An array of military programs, from fighter jets to retiree benefits, would be nicked to squeeze savings in the Pentagon's $525 billion budget for 2013, according to officials and documents released Monday.
The proposed 2013 budget represents the Pentagon's first installment in a plan to reduce its projected spending by $487 billion over 10 years. Congress must approve the changes.
"They're buying less of a lot of some systems, and delaying a lot of other systems," said Todd Harrison, a military budget expert at the Center for Strategic and Budgetary Assessments, a non-partisan think tank. "A little here, a little there. It adds up."

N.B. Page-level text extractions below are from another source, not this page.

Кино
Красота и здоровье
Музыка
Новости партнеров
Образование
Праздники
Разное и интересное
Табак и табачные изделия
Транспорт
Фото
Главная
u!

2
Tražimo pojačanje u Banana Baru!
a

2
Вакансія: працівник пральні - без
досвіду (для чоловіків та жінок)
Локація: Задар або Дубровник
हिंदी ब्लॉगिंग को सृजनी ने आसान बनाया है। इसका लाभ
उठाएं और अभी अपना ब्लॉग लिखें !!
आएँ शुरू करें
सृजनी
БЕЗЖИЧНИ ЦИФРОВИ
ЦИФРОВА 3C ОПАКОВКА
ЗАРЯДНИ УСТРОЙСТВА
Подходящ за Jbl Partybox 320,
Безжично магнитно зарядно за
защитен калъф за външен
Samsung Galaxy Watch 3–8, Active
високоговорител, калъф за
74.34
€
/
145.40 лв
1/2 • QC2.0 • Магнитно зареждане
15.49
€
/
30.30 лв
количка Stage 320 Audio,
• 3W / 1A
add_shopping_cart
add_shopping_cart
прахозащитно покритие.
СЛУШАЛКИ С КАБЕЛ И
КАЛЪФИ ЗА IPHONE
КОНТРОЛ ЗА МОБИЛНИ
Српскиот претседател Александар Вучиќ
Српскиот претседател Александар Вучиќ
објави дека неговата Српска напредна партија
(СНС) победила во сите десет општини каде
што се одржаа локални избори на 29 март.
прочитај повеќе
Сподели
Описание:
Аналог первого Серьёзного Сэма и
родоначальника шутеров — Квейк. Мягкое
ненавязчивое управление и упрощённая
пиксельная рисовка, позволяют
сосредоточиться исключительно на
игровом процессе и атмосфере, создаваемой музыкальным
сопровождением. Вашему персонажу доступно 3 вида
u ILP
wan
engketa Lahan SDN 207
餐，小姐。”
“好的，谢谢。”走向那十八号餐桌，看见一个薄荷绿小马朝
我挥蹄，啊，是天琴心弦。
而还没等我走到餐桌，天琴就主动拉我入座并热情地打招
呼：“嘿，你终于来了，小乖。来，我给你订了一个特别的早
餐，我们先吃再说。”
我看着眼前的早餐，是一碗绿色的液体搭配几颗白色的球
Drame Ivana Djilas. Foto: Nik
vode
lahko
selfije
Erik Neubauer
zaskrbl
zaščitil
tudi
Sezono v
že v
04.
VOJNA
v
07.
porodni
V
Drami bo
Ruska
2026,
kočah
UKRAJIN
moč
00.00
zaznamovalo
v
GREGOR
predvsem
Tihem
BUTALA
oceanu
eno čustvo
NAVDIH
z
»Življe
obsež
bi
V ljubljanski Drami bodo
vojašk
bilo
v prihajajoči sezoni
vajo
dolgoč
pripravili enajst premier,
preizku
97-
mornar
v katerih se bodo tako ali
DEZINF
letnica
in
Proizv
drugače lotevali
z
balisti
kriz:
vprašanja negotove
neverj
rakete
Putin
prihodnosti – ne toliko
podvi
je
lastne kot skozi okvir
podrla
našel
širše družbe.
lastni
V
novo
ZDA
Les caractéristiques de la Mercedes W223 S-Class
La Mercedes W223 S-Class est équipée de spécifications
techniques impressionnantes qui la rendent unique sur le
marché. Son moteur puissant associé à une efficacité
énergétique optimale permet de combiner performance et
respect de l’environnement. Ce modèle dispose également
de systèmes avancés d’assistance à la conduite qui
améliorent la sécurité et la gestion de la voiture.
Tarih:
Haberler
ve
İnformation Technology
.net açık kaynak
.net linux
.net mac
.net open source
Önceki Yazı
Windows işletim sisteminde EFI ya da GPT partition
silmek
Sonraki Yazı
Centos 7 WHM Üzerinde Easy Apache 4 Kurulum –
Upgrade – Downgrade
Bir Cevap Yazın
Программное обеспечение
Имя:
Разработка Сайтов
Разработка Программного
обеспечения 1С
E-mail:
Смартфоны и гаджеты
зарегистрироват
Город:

The Joint Strike Fighter, the future mainstay of the military's air combat power, is an example of a program targeted for cuts. The Pentagon would purchase 29 of the planes in 2013 for the Air Force, Navy and Marine Corps, 13 fewer jets than planned. That would save $1.6 billion in 2013.
The Pentagon envisions more savings by cutting more than 100,000 servicemembers over the next five years, most from the Army and Marine Corps.
Benefits for military retirees are also targeted. The Pentagon is proposing substantial increases in health care premiums for working- age military retirees. For some retirees, the premiums for TRICARE, the military health-care program, would nearly quadruple from $520 per year to $2,480 in 2017.
Veterans' advocates denounced the proposed increases. Retired vice admiral Norb Ryan, president of the Military Officers Association of America, called it a "a significant breach of faith with those who have already completed arduous careers of 20-30 or more years in uniform."
The increased premiums would likely compel some retirees who hold jobs to buy insurance through their employers rather than the military, resulting in savings for the Pentagon, Harrison said.
A less likely source of immediate savings for the Pentagon, Harrison said, is a proposal to close military bases. The Pentagon plans to ask Congress for two rounds of base closures in 2013 and 2015.